On my first Tuesday, I went to the National Gallery of Canada. This time, I opted for an outdoor adventure because the weather was nice. So I grabbed my camera bag, packed a lunch, and took off for Lime Kiln Trail.
I’ve written about Lime Kiln Trail here before. It’s a short, easy stroll in the Stony Swamp region of the NCC Greenbelt.
This particular trail is known for some ruins of an old lime kiln and for the friendly birds you will inevitably meet along the way. And when I say friendly, I mean FRIENDLY. And eager! Boy. They’ll go anywhere for a seed: an outstretched hand, the top of a hat, a tripod…
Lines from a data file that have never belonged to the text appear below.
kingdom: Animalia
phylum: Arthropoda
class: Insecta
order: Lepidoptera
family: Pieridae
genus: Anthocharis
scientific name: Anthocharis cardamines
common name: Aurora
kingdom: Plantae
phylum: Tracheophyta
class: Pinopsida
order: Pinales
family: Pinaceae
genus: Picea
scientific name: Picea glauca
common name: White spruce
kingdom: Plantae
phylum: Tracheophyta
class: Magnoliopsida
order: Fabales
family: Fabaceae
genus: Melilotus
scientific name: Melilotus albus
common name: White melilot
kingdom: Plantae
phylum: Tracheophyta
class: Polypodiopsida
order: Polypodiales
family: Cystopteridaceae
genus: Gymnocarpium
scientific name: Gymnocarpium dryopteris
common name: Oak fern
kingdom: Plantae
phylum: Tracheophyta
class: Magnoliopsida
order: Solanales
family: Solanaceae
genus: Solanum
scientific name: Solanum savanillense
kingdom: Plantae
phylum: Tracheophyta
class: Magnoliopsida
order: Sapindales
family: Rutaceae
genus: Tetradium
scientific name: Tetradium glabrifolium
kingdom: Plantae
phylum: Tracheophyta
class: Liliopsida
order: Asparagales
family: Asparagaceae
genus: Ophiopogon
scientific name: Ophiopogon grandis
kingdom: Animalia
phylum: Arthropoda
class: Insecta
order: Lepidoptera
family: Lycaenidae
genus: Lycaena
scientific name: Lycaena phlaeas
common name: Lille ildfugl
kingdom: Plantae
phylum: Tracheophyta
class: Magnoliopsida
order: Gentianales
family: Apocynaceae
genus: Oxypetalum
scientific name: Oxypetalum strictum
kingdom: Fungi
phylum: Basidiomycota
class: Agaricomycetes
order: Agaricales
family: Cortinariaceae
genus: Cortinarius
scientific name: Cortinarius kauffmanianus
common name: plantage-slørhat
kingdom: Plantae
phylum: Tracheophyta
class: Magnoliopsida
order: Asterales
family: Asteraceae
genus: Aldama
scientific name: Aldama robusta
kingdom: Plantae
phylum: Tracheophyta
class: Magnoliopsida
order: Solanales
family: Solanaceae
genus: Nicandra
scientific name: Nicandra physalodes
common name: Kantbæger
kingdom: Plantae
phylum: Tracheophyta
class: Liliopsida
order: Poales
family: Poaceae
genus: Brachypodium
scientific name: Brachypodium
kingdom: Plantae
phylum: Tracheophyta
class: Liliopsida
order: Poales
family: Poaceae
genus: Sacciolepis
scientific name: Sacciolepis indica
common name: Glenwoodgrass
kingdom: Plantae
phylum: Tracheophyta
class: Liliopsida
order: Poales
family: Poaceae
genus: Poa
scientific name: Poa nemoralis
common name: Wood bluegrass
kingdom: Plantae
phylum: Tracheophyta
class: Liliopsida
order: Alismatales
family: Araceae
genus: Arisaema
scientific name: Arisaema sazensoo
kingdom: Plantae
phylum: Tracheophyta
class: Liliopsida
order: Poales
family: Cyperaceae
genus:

We’ve come to hike, ski, or feed the chickadees in this area many times as a family, but being alone in the woods is a completely different experience. I presumed it was going to be quiet – and that I would revel blissfully in that quiet – but it was anything BUT quiet.
As I crunched along the patch I listened to the forest around me. The noise of traffic quickly died away and was replaced by birdsong: the GR-owk of crows, the honk-honk of the nuthatch, and the dee-dee-dee warning call of the black-capped chickadees. All of this was punctuated by the chatter of squirrels and the tap-tapping of woodpeckers.
I settled in with my camera equipment and container of seeds. It didn’t take them too long to find me (as you can see from the photos.)
The chickadees are such funny little creatures, aren’t they? If you have ever watched them in action you know what I mean. If there’s seed on the scene, they push each other out of the way with an angry (and very cute) little cheep. (I HAVE NO IDEA HOW SOMETHING SO ADORABLE CAN GET SO FURIOUS.) They sort through seeds with vigour and cram their beaks as full as they can. They swoop down and change their mind just as they’re about to approach, executing a perfect U-turn and landing gracefully on a slim branch without clobbering themselves. And they are so brave. As I was packing up to leave, those avian comedians were still landing on my head, despite the lack of seed. Who do they think they are? The daredevil clowns of the Ottawa forest? Sheesh.
My visit was, in a word: tranquil and restorative (sorry, that’s two words, but there it is). I could feel my busy brain repairing itself as I stood there, enjoying the scene. Now I’m mulling over what to do for my next Tuesday outing. Any suggestions? As long as it’s not something that feels like a chore, I’m all ears.